When he heard this, the policeman got angry and began to shout at me.

“Why do you record such things?’ he said angrily.

They also asked me a lot of questions about the trip. They wanted to know where I had stayed in Musa Qala, who I had been with. They asked for names and phone numbers.

... I managed to make a call to a friend of mine in Kandahar. Thank God I did. I think he made some calls of his own, because after about half an hour, they released both of us. ...

But that evening I began to get phone calls, from men saying they were the police, and demanding that I come down to the station. But I told them, “Who are you? I don’t know you, I don’t want to talk to you.”

At 8:00 pm, the police came to my house. They surrounded the place, and they knocked on the door. They were asking for me, but my brother told them I was in Kandahar, and they left.

I thought to myself, “Wow, so now journalists are also terrorists.”

I did not know what I had done wrong. Had I committed some crime? So I called the chief of police, Huseeinm Andiwal, who spoke to me quite coldly, although I know him from other reporting I have done.

“If you have the Al Jazeera reporter with you, or any other guests, hand them over,” he told me.

I called the head of the national security directorate, a man whom we know only as “rais”(chief). He told me that he had no idea who it was who was looking for me.

But someone is.
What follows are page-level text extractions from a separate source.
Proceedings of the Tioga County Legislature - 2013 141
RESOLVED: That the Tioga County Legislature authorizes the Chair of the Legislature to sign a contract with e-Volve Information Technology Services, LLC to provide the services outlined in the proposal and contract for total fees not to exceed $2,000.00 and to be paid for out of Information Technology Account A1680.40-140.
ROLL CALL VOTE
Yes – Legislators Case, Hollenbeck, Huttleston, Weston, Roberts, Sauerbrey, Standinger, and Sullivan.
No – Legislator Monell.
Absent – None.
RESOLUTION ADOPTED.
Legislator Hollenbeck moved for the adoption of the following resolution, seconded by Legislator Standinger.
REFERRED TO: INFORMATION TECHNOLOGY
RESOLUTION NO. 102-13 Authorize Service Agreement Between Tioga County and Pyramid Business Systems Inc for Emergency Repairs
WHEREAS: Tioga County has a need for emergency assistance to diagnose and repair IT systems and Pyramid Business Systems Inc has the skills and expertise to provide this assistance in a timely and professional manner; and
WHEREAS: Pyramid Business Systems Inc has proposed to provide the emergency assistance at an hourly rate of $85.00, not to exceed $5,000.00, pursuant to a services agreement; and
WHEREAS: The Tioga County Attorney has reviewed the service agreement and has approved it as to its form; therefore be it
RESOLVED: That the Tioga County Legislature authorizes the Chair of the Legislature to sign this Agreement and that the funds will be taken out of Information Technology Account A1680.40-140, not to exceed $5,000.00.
I have gone many times with the government to visit war-torn areas. But this time, when I went with the Taleban, the government started harassing me.

You know it is very hard to be a journalist in Helmand. We risked our necks going to Musa Qala, and the government knew about this. We were aware of the danger - we knew there was a possibility we would not come back alive. And now the government, who is supposed to ensure our safety, is trying to imprison us. They do things that are worse than the Taleban.
Readers are encouraged to read IWPR director Jean MacKenzie's piece on the same site. She recounts what befell the other journalists along that day.

100 vehicles?
Note that Aziz Ahmad Tassal, above notes that the Taliban had over 100 vehicles with weapons on display in Musa Qala, Helmand on November 5. Recall from another post that the Taliban have been busy attacking in several provinces, sometimes in sizable numbers, according to authorities. In fact, insurgents were then said to be holding at least two of the three districts in Farah province which they took in late October and early November. And the third of these districts was reportedly attacked with 40 vehicles. A few days later, 100 are on display in Helmand, and the next day in Daykundi province a district is attacked from three directions.